Do they never read poetry? I often ask this question when I see people picking apart poetic passages in the Bible as though these were doctoral dissertations with extensive documentation, rigid logic, and grammatical precision.
Poetry reads differently. Its verbal images are meant to invoke great truths, open new worlds and connect with the hearts of its receivers. Poetry, especially biblical poetry, is intended to be read aloud to a community. The hearers use collective wisdom to understand the truths underlying the symbols we call words.
During my graduate studies, I researched the ways knowledge was passed down through generations of pre-literate societies. It’s hard for us to imagine societies without written words. The creation of inscribed alphabetic symbols, and the means to preserve such writings, are recent developments in human history. Until Gutenberg and his printing press, introduced in the mid 1400’s, only the elite had access to books. Few could read.
So it was in biblical times— few were literate in the sense of reading. But many were literate in the sense that huge portions of the Holy Scriptures were committed to memory. In the time of Jesus, those Holy Scriptures consisted of what many now call the “Old Testament.”
It’s hard to conceive of memorizing that much information, but it was done.
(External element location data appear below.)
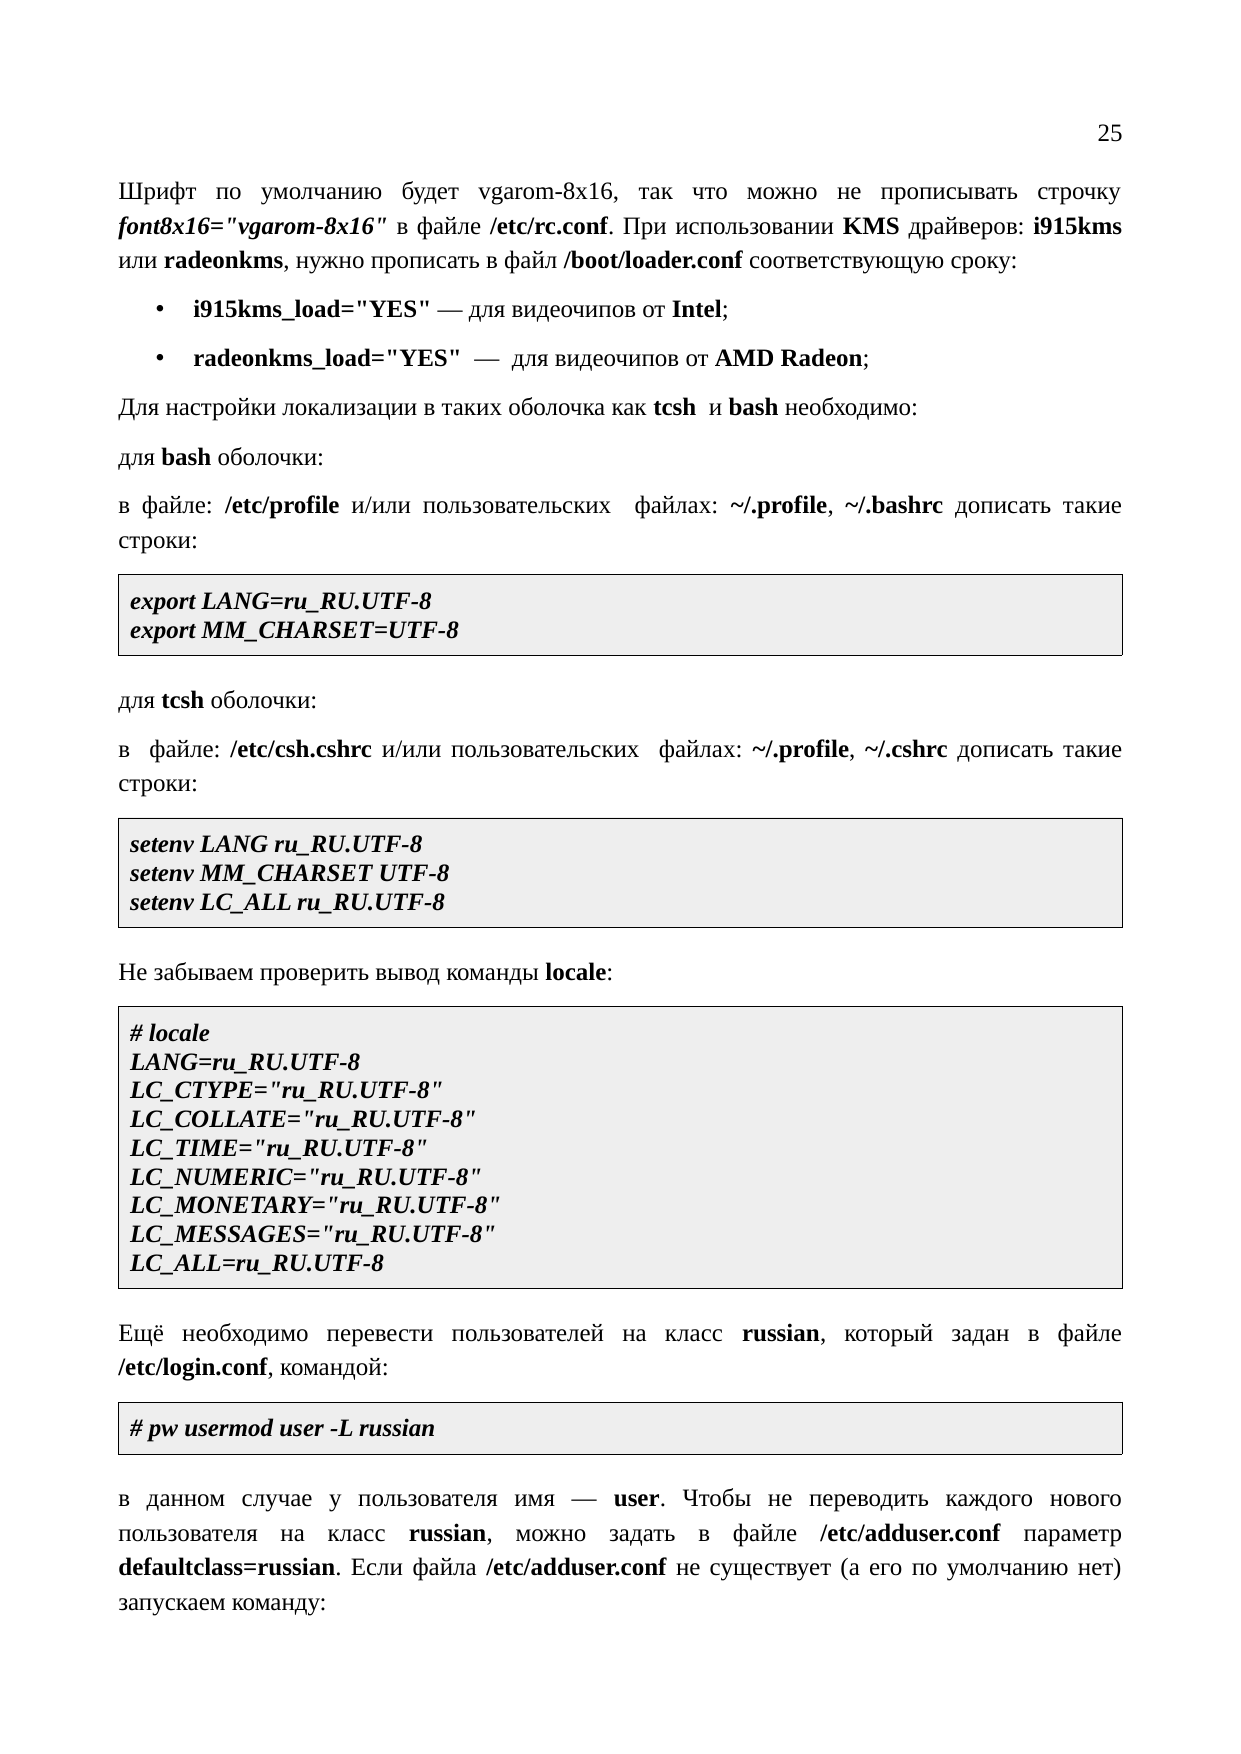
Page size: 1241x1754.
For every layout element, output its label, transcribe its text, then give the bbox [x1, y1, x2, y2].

text LC_TIME="ru_RU.UTF-8" [119, 1121, 1122, 1150]
text # pw usermod user -L russian [119, 1403, 1122, 1454]
text setenv MM_CHARSET UTF-8 [119, 846, 1122, 875]
text setenv LANG ru_RU.UTF-8 [119, 819, 1122, 846]
text LC_MONETARY="ru_RU.UTF-8" [119, 1178, 1122, 1207]
text LC_COLLATE="ru_RU.UTF-8" [119, 1092, 1122, 1121]
text LANG=ru_RU.UTF-8 [119, 1035, 1122, 1063]
text Шрифт по умолчанию будет vgarom-8x16, так что можно не прописывать строчку font8x16="vgarom-8x16" в файле /etc/rc.conf. При использовании KMS драйверов: i915kms или radeonkms, нужно прописать в файл /boot/loader.conf соответствующую сроку: [118, 176, 1122, 274]
text export MM_CHARSET=UTF-8 [119, 603, 1122, 655]
text # locale [119, 1007, 1122, 1035]
list i915kms_load="YES" — для видеочипов от Intel; [156, 294, 1122, 323]
text для bash оболочки: [118, 442, 1122, 470]
text Ещё необходимо перевести пользователей на класс russian, который задан в файле /etc/login.conf, командой: [118, 1318, 1122, 1381]
text LC_ALL=ru_RU.UTF-8 [119, 1236, 1122, 1288]
text LC_NUMERIC="ru_RU.UTF-8" [119, 1150, 1122, 1178]
text для tcsh оболочки: [118, 685, 1122, 714]
text setenv LC_ALL ru_RU.UTF-8 [119, 875, 1122, 927]
text в файле: /etc/profile и/или пользовательских файлах: ~/.profile, ~/.bashrc дописать такие строки: [118, 491, 1122, 554]
text в файле: /etc/csh.cshrc и/или пользовательских файлах: ~/.profile, ~/.cshrc дописать такие строки: [118, 734, 1122, 797]
text Не забываем проверить вывод команды locale: [118, 957, 1122, 986]
list radeonkms_load="YES" — для видеочипов от AMD Radeon; [156, 343, 1122, 372]
text LC_MESSAGES="ru_RU.UTF-8" [119, 1207, 1122, 1236]
text LC_CTYPE="ru_RU.UTF-8" [119, 1063, 1122, 1092]
text export LANG=ru_RU.UTF-8 [119, 575, 1122, 603]
text Для настройки локализации в таких оболочка как tcsh и bash необходимо: [118, 392, 1122, 421]
text в данном случае у пользователя имя — user. Чтобы не переводить каждого нового пользователя на класс russian, можно задать в файле /etc/adduser.conf параметр defaultclass=russian. Если файла /etc/adduser.conf не существует (а его по умолчанию нет) запускаем команду: [118, 1483, 1122, 1616]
And so the scriptures were passed from generation to generation with astounding accuracy.
One of the reasons those words are memorable is that much of the Bible is written in the form of poetry
Poetry, with its rhythms and repetitions, with the way it builds by looping back into previous words and phrases, lends itself to memorization. This is why the King James Bible is so much easier to memorize than later translations. Translated when most people were not yet literate, its rhythms and sentence structures reflect a world of memory retrieval, not a quick trip to Google. Prose is far harder to memorize.
I am concerned that biblical poetry, translated and printed to look like normal prose text, has been twisted to “prove” modern scientific facts rather than expose eternal truths.
Some of those who insist on treating poetry as dissertation fact have come up with a six, 24 hour-day creation story and a 6000 year old earth. They call themselves the YEC (Young Earth Creationists) and vigorously defend their stances.
I was perusing some cyberspace Christian discussion boards, and found that the debate rages, sometimes with appalling lack of civility. I sense that fear drives much of the debate. With an admission that a literal (i.e., non-poetic) reading of the early chapters of Genesis is not justifiable, perhaps the rest of their faith will crumble. So they yell “HERETIC” at those who have found real possibilities of truth and revelation about God in the discoveries of investigatory evolutionary science.
I understand such fear. It keeps God confined to an impenetrable box in a time-bound world that admits no mystery or uncertainty. Yes, I understand it because I lived in it for a long time. One step away from that certainty meant expulsion from the whole religious community, and the perceived loss of hope of eternal life.
I understand it, but I had to leave it behind, and work out a faith structure that honors the Scriptures as God’s revealed word and also honors the push for humanity to understand the world in which we live.
This refusal to see scientific exploration as holy activity is another reason the church loses so many of our teens and young adults. Vigorous scientific research suggests intriguing possibilities about our world, but the church often dogmatically insists that research is wrong, because its results don’t fit with their pre-determined stances.
It’s sad. It does the Holy Scriptures a great injustice by making them say something that would have made no sense to those who first put those words to poetry and to papyrus.